=== Begin Enclosure ===

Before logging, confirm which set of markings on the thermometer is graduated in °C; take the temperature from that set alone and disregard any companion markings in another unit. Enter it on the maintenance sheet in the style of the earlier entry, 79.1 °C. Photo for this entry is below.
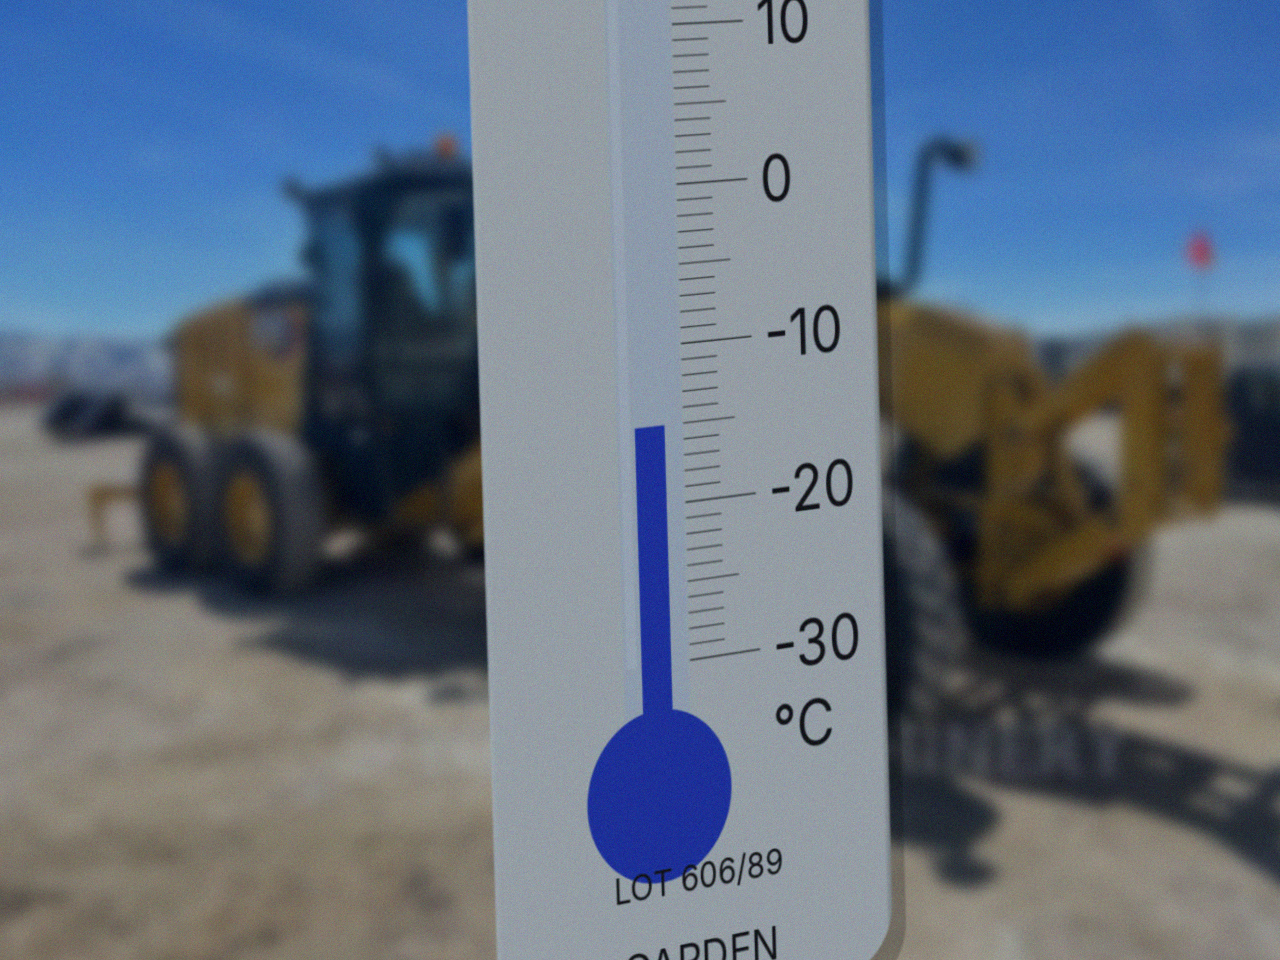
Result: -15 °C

=== End Enclosure ===
=== Begin Enclosure ===

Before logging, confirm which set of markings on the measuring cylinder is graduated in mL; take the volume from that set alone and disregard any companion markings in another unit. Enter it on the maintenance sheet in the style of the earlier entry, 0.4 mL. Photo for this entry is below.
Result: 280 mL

=== End Enclosure ===
=== Begin Enclosure ===

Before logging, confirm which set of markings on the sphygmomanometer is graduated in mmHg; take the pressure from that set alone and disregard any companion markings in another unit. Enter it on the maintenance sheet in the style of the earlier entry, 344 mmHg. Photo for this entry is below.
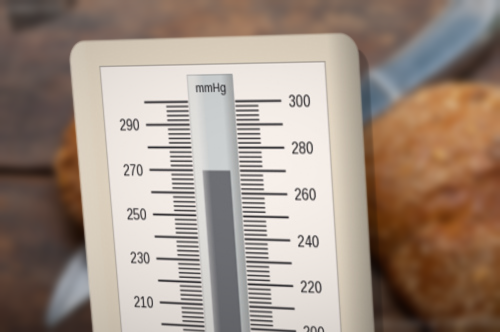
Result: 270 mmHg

=== End Enclosure ===

EXERCISE GOAL =
Convert the data from the line with "mmHg. Photo for this entry is below." to the line with "Result: 270 mmHg", both lines included, into a JSON list of strings with one string per line and no blank lines. Leave the pictures out.

WRITTEN RESPONSE =
[
  "Before logging, confirm which set of markings on the sphygmomanometer is graduated in mmHg; take the pressure from that set alone and disregard any companion markings in another unit. Enter it on the maintenance sheet in the style of the earlier entry, 344 mmHg. Photo for this entry is below.",
  "Result: 270 mmHg"
]